[Stored data]
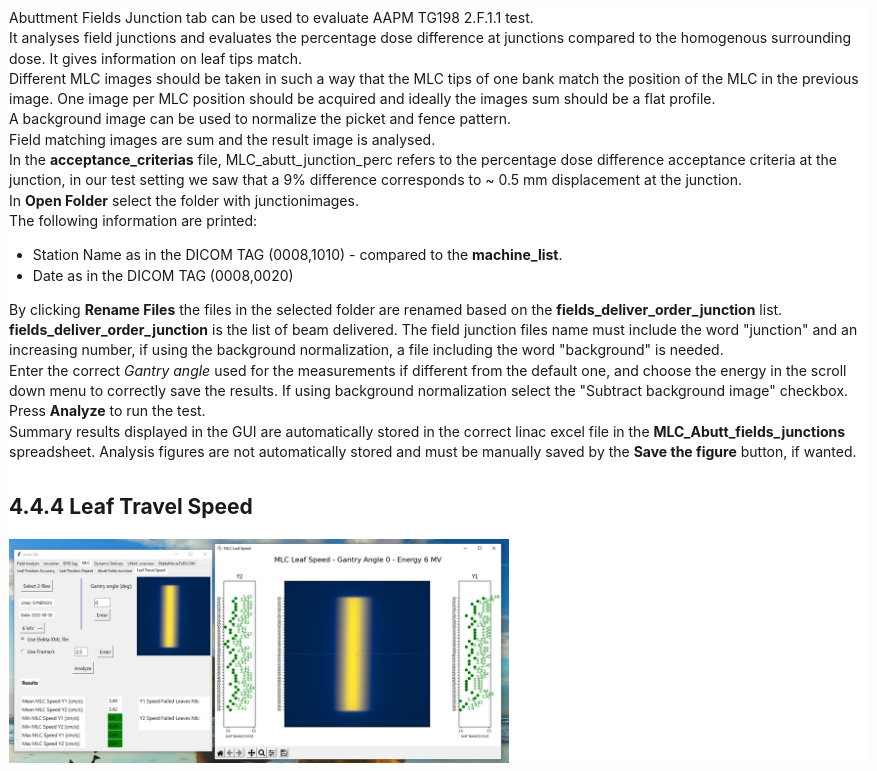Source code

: Abuttment Fields Junction tab can be used to evaluate AAPM TG198 2.F.1.1 test.<br>
It analyses field junctions and evaluates the percentage dose difference at junctions compared to the homogenous surrounding dose. It gives information on leaf tips match.<br>
Different MLC images should be taken in such a way that the MLC tips of one bank match the position of the MLC in the previous image. One image per MLC position should be acquired and ideally the images sum should be a flat profile.<br>
A background image can be used to normalize the picket and fence pattern.<br>
Field matching images are sum and the result image is analysed.<br>
In the **acceptance_criterias** file, MLC_abutt_junction_perc refers to the percentage dose difference acceptance criteria at the junction, in our test setting we saw that a 9% difference corresponds to ~ 0.5 mm displacement at the junction.<br>
In **Open Folder** select the folder with junctionimages.<br>
The following information are printed:<br>
- Station Name as in the DICOM TAG (0008,1010) - compared to the **machine_list**.<br>
- Date as in the DICOM TAG (0008,0020)<br>

By clicking **Rename Files** the files in the selected folder are renamed based on the **fields_deliver_order_junction** list. **fields_deliver_order_junction** is the list of beam delivered. The field junction files name must include the word "junction" and an increasing number, if using the background normalization, a file including the word "background" is needed.<br>
Enter the correct *Gantry angle* used for the measurements if different from the default one, and choose the energy in the scroll down menu to correctly save the results. If using background normalization select the "Subtract background image" checkbox. <br>
Press **Analyze** to run the test.<br>
Summary results displayed in the GUI are automatically stored in the correct linac excel file in the **MLC_Abutt_fields_junctions** spreadsheet. Analysis figures are not automatically stored and must be manually saved by the **Save the figure** button, if wanted.<br>

## <a id="leaftravelspeed-44"> 4.4.4 Leaf Travel Speed </a>

<img src='./images/speed_image.png' align='center' width = '500'>
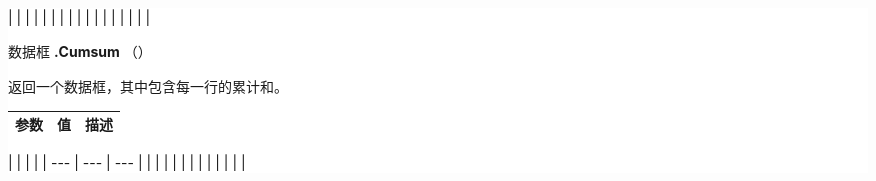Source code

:  |
|
 |
 |
 |
|
 |
 |
 |
|
 |
 |
 |
|
 |
 |
 |

数据框 **.Cumsum** （）

返回一个数据框，其中包含每一行的累计和。

| **参数** | **值** | **描述** |
| --- | --- | --- |
|
 |
 |
 |
| --- | --- | --- |
|
 |
 |
 |
|
 |
 |
 |
|
 |
 |
 |
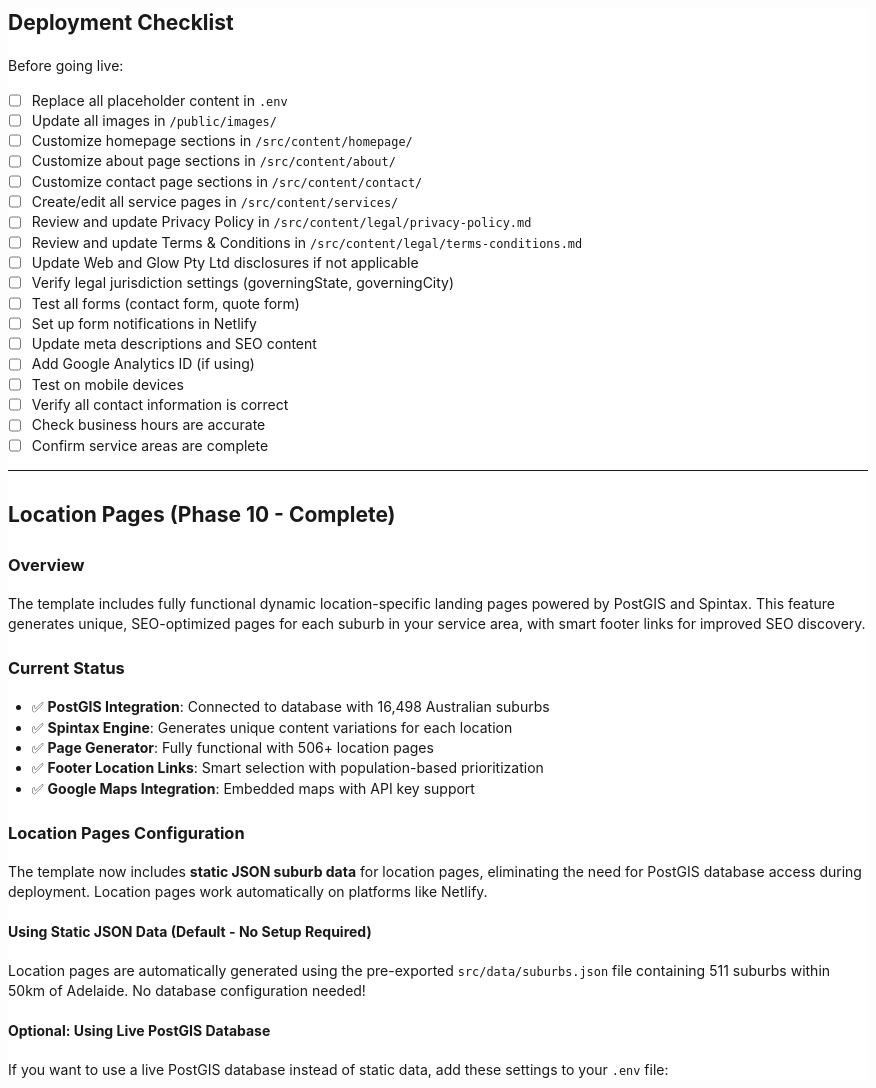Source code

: ## Deployment Checklist

Before going live:
- [ ] Replace all placeholder content in `.env`
- [ ] Update all images in `/public/images/`
- [ ] Customize homepage sections in `/src/content/homepage/`
- [ ] Customize about page sections in `/src/content/about/`
- [ ] Customize contact page sections in `/src/content/contact/`
- [ ] Create/edit all service pages in `/src/content/services/`
- [ ] Review and update Privacy Policy in `/src/content/legal/privacy-policy.md`
- [ ] Review and update Terms & Conditions in `/src/content/legal/terms-conditions.md`
- [ ] Update Web and Glow Pty Ltd disclosures if not applicable
- [ ] Verify legal jurisdiction settings (governingState, governingCity)
- [ ] Test all forms (contact form, quote form)
- [ ] Set up form notifications in Netlify
- [ ] Update meta descriptions and SEO content
- [ ] Add Google Analytics ID (if using)
- [ ] Test on mobile devices
- [ ] Verify all contact information is correct
- [ ] Check business hours are accurate
- [ ] Confirm service areas are complete

---

## Location Pages (Phase 10 - Complete)

### Overview
The template includes fully functional dynamic location-specific landing pages powered by PostGIS and Spintax. This feature generates unique, SEO-optimized pages for each suburb in your service area, with smart footer links for improved SEO discovery.

### Current Status
- ✅ **PostGIS Integration**: Connected to database with 16,498 Australian suburbs
- ✅ **Spintax Engine**: Generates unique content variations for each location
- ✅ **Page Generator**: Fully functional with 506+ location pages
- ✅ **Footer Location Links**: Smart selection with population-based prioritization
- ✅ **Google Maps Integration**: Embedded maps with API key support

### Location Pages Configuration

The template now includes **static JSON suburb data** for location pages, eliminating the need for PostGIS database access during deployment. Location pages work automatically on platforms like Netlify.

#### Using Static JSON Data (Default - No Setup Required)
Location pages are automatically generated using the pre-exported `src/data/suburbs.json` file containing 511 suburbs within 50km of Adelaide. No database configuration needed!

#### Optional: Using Live PostGIS Database
If you want to use a live PostGIS database instead of static data, add these settings to your `.env` file:
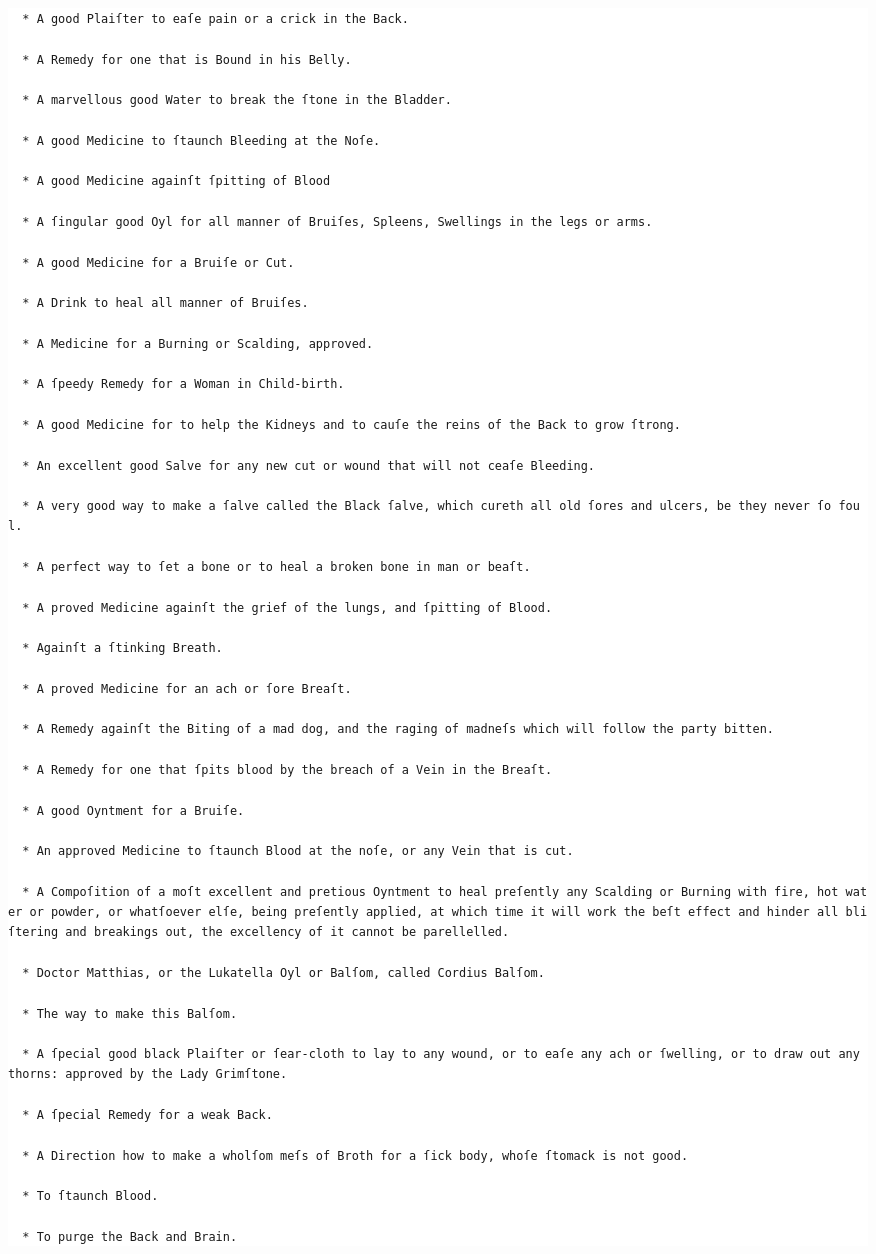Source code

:       * A good Plaiſter to eaſe pain or a crick in the Back.

      * A Remedy for one that is Bound in his Belly.

      * A marvellous good Water to break the ſtone in the Bladder.

      * A good Medicine to ſtaunch Bleeding at the Noſe.

      * A good Medicine againſt ſpitting of Blood

      * A ſingular good Oyl for all manner of Bruiſes, Spleens, Swellings in the legs or arms.

      * A good Medicine for a Bruiſe or Cut.

      * A Drink to heal all manner of Bruiſes.

      * A Medicine for a Burning or Scalding, approved.

      * A ſpeedy Remedy for a Woman in Child-birth.

      * A good Medicine for to help the Kidneys and to cauſe the reins of the Back to grow ſtrong.

      * An excellent good Salve for any new cut or wound that will not ceaſe Bleeding.

      * A very good way to make a ſalve called the Black ſalve, which cureth all old ſores and ulcers, be they never ſo foul.

      * A perfect way to ſet a bone or to heal a broken bone in man or beaſt.

      * A proved Medicine againſt the grief of the lungs, and ſpitting of Blood.

      * Againſt a ſtinking Breath.

      * A proved Medicine for an ach or ſore Breaſt.

      * A Remedy againſt the Biting of a mad dog, and the raging of madneſs which will follow the party bitten.

      * A Remedy for one that ſpits blood by the breach of a Vein in the Breaſt.

      * A good Oyntment for a Bruiſe.

      * An approved Medicine to ſtaunch Blood at the noſe, or any Vein that is cut.

      * A Compoſition of a moſt excellent and pretious Oyntment to heal preſently any Scalding or Burning with fire, hot water or powder, or whatſoever elſe, being preſently applied, at which time it will work the beſt effect and hinder all bliſtering and breakings out, the excellency of it cannot be parellelled.

      * Doctor Matthias, or the Lukatella Oyl or Balſom, called Cordius Balſom.

      * The way to make this Balſom.

      * A ſpecial good black Plaiſter or ſear-cloth to lay to any wound, or to eaſe any ach or ſwelling, or to draw out any thorns: approved by the Lady Grimſtone.

      * A ſpecial Remedy for a weak Back.

      * A Direction how to make a wholſom meſs of Broth for a ſick body, whoſe ſtomack is not good.

      * To ſtaunch Blood.

      * To purge the Back and Brain.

§ Problem description
Taking the entries above, write out exactly each line from the one holding "- [ ] Add Google Analytics ID (if using)" to the one holding "- ✅ **Spintax", both included, and stop there.

§ Expected answer
- [ ] Add Google Analytics ID (if using)
- [ ] Test on mobile devices
- [ ] Verify all contact information is correct
- [ ] Check business hours are accurate
- [ ] Confirm service areas are complete

---

## Location Pages (Phase 10 - Complete)

### Overview
The template includes fully functional dynamic location-specific landing pages powered by PostGIS and Spintax. This feature generates unique, SEO-optimized pages for each suburb in your service area, with smart footer links for improved SEO discovery.

### Current Status
- ✅ **PostGIS Integration**: Connected to database with 16,498 Australian suburbs
- ✅ **Spintax Engine**: Generates unique content variations for each location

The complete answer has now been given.